Paul Chilton
Rubyrep with PostgreSQL DB syncing
I’m using Rubyrep to sync databases between a pair of PostgreSQL instances for this blog. Thought I would share the process that I used with you.
Install Rubyrep
sudo gem install rubyrep
Configuration
Use the following of scripts/rubyrep.conf with:
RR::Initializer::run do |config|
config.left = {
:adapter => 'postgresql',
:database => 'example_development',
:username => 'example',
:password => 'example',
:host => '127.0.0.1',
:port => 5432,
}
config.right = {
:adapter => 'postgresql',
:database => 'example_production',
:username => 'example',
:password => 'example',
:host => '127.0.0.1',
:port => 5555,
}
config.options[:auto_key_limit] = 2
config.options[:rep_prefix] = 'rr_example'
config.include_tables 'schema_migrations', :key => 'version'
config.include_tables /./, :sync_conflict_handling => lambda { |sync_helper,conflict_type,rows|
time_left = rows[0]['updated_at'].to_i
time_right = rows[1]['updated_at'].to_i
if time_left > 0 and time_right > 0 and time_left != time_right
if time_left > time_right
sync_helper.update_record(:right, sync_helper.right_table(), rows[0])
else
sync_helper.update_record(:left, sync_helper.left_table(), rows[1])
end
end
}
end
This gives a local left connection, and a remote right connection when configured with SSH tunneling. Conflict resolution is based on the updated_at column of the database.
SSH Tunneling
I already have SSH keys setup on the remote host. Using the following to create a connection locally on port 5555 that connects to the remote PostgreSQL port of 5432
ssh -f -N -T -C -L 5555:localhost:5432 example@example.com
Scan and sync
I do the scan and sync manually, rather than continual replication.
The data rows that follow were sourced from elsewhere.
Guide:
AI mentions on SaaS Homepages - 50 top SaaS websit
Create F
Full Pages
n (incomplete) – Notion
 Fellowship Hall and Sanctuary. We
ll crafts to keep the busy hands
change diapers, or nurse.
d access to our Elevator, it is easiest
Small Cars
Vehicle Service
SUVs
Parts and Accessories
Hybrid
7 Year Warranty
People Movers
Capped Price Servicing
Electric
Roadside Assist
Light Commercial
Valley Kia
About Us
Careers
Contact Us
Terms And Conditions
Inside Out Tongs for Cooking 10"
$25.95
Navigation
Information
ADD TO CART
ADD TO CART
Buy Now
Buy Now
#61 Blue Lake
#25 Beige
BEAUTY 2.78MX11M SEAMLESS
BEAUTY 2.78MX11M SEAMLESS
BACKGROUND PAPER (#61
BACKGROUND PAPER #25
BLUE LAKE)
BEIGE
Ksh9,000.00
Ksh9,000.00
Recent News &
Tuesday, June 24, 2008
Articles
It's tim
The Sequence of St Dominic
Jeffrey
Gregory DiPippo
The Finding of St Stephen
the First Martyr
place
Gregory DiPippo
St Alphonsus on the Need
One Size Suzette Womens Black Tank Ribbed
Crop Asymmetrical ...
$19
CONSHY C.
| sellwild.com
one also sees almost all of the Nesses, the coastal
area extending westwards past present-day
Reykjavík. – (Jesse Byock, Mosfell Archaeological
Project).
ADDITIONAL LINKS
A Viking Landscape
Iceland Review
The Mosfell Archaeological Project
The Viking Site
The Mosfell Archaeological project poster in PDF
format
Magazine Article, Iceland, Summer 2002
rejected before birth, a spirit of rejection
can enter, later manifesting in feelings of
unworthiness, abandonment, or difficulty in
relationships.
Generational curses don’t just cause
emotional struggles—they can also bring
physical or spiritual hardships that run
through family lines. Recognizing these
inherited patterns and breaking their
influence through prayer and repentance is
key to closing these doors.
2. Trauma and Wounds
rubyrep scan -c scripts/rubyrep.conf
rubyrep sync -c scripts/rubyrep.conf
Fun things with replication
It is possible to have a master-master replication setup where databases are not always connected. Requires:
- Application aware that databases are synced intermittently.
- Unique ID columns. I’ve used GUID values. Even/odd sequences may work.
- Use of updated_at column, for resolving conflicts.
- Do not delete rows. These will sync back into existence.
There are some significant constraints on what can be done, but it does enable some unique applications.